La salute è il bene più prezioso. Come tutti gli altri beni eravamo abituati a cercarli attraverso interlocutori capaci di adattare i nostri bisogni all’offerta. La carne dal macellaio, la verdura al banco del mercato, avevamo sempre un intermediario, direbbe Zapparoli, tra i nostri bisogni e i poteri che li detengono. Avevamo un rapporto.
Poi abbiamo scoperto che senza intermediazione ci sentivamo più liberi. Siamo corsi con i carrelli ai supermercati, perché risparmiavamo tempo e trovavamo tutto. Poi i centri commerciali e poi neppure siamo più usciti, abbiamo imparato a fare arrivare tutto a casa, neppure l’intermediario alla cassa, tutto nel telefono, tutto da soli.
È così che vogliamo la salute. Prendere quello che serve, scegliere liberamente, faticare poco.
A chi viene nei servizi pubblici è sempre più difficile rispondere che la cura si fa insieme, che si deve cercare, che curarsi è fatica. Abbiamo dispensato antidepressivi a pioggia e abbiamo capito, dopo molti anni, che all’inizio fanno bene, poi fanno così così, poi si deve lottare per toglierli, e spesso non si riesce.
La Coca Cola ha conquistato il mondo, è il prodotto tipico del novecento. Se la coca è il prodotto tipico di questo secolo io non mi scandalizzo affatto. Ci sono ancora molti mercati da conquistare, menti affrante da curare con la polvere magica che arriva a domicilio e corre tra le strade nelle tasche, invece che nei borsoni di Glovo.
Alla fine chi legge dirà: ma che c’entra la salute? La cocaina è droga.
Vista su vasta scala la cocaina sta diventando il doping della vita. O cambiano le regole del gioco, o sarà dura controllare il fenomeno.
Avidità, voglie di soddisfazione immediata, Mac Donald, rifiuto delle mediazioni, sviluppo squilibrato… Poco di nuovo sotto il sole.
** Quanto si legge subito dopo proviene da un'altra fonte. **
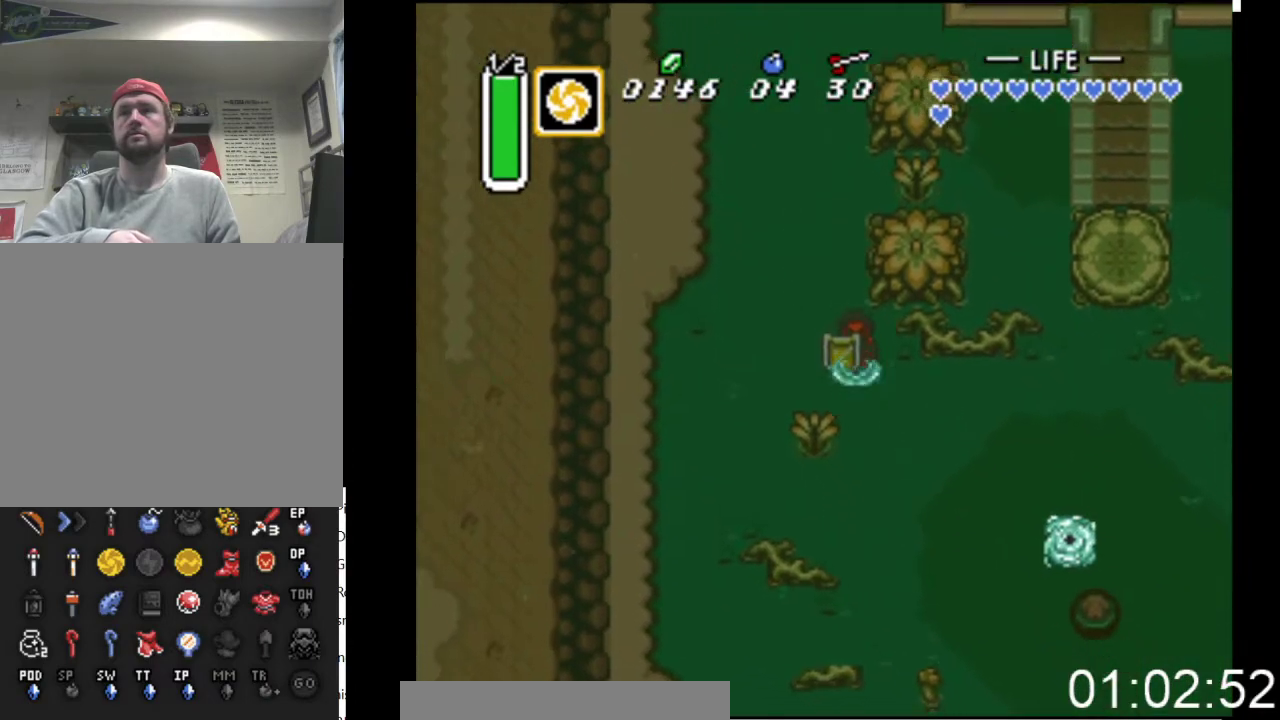
{"buttons": ["DPAD_RIGHT"], "events": [[200, "DPAD_DOWN", "up"]]}
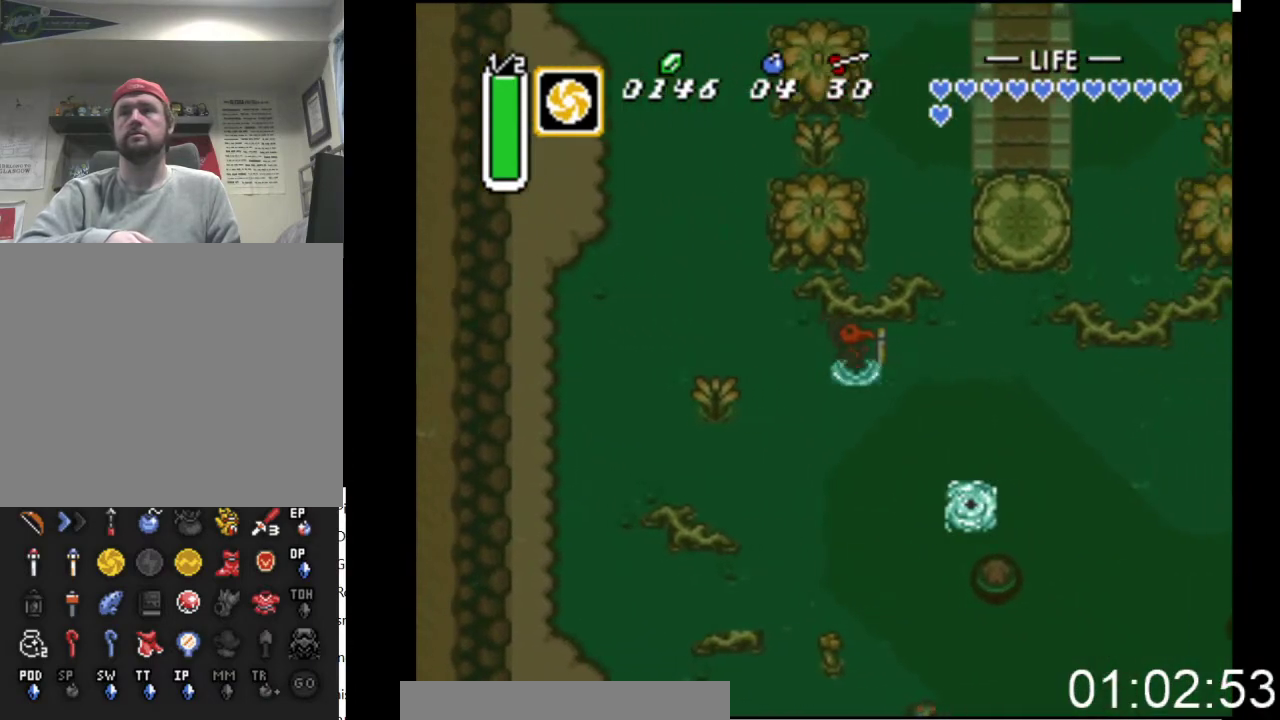
{"buttons": ["DPAD_UP", "DPAD_RIGHT"], "events": [[333, "DPAD_UP", "down"]]}
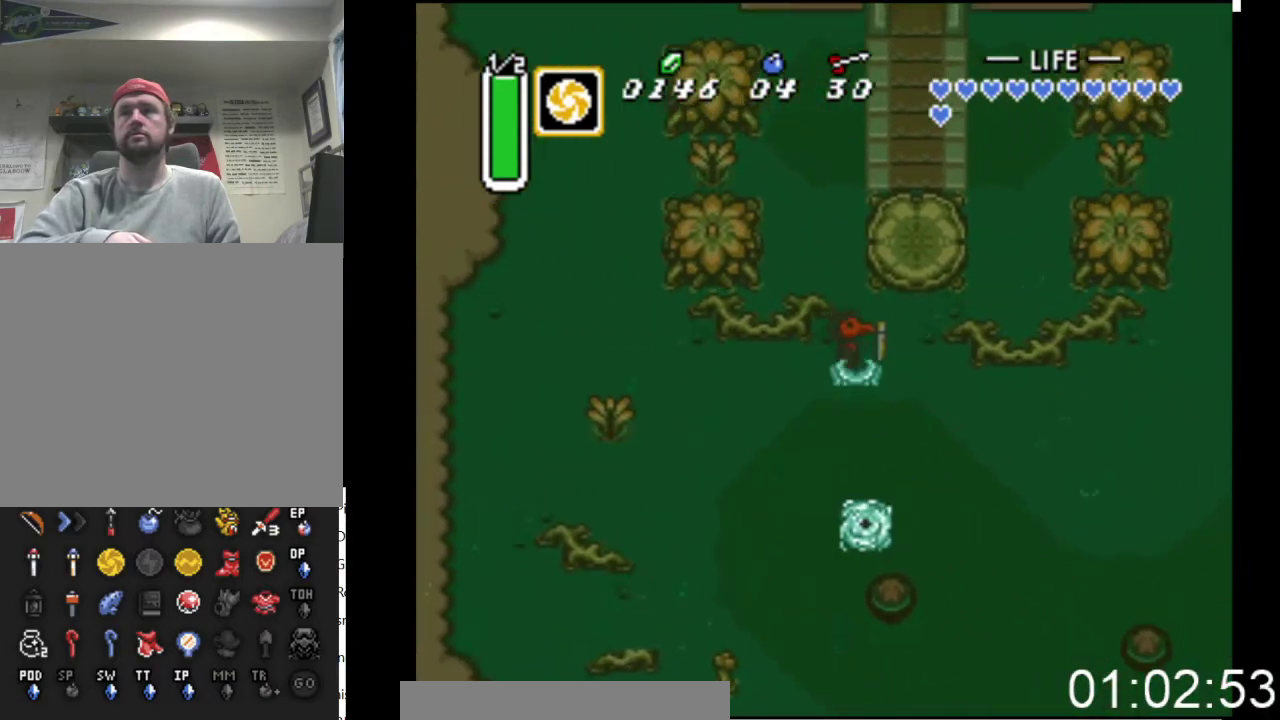
{"buttons": ["DPAD_UP"], "events": [[300, "DPAD_RIGHT", "up"]]}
Giordano Bruno, 1584: “bastava il condimento della fame a far più suave e lodevol pasto le ghiande, li pomi, le castagne, le persiche e le radici, che le benigna natura administrava…che non possano far giamai tanti artificiosi condimenti ch’ha ritrovato l’Industria e lo Studio, ministri di colei, i quali, ingannando il gusto e allettandolo, amministrano come cosa dolce il veleno; e mentre son prodotte più cose che piaceno al gusto, che quelle che giovano al stomaco, vegnono a noiar alla sanità e vita, mentre sono intenti a compiacere alla gola. Tutti magnificano l’età dell’oro, e poi stimano e predicano per virtù quelle manigolda che la estinse, quella che ha trovato il mio e il tuo; quelle ch’ha divisa e fatta propria a costui e colui non solo la terra ( la quale è data a tutti gli animanti suoi) ma, ed oltre, il mare, e forse l’aria ancora… questi, a suo malgrado, crapulano, quelli altri si muoion di fame”.
Facciamo la tara, ovvio, alla mitica età dell’oro: ma queste parole continuano a riguardarci.
E vi preghiamo, quello che succede ogni giorno non trovatelo naturale. Di nulla sia detto: “è naturale” in questi tempi di sanguinoso smarrimento, ordinato disordine, pianificato arbitrio, disumana umanità, così che nulla valga come cosa immutabile.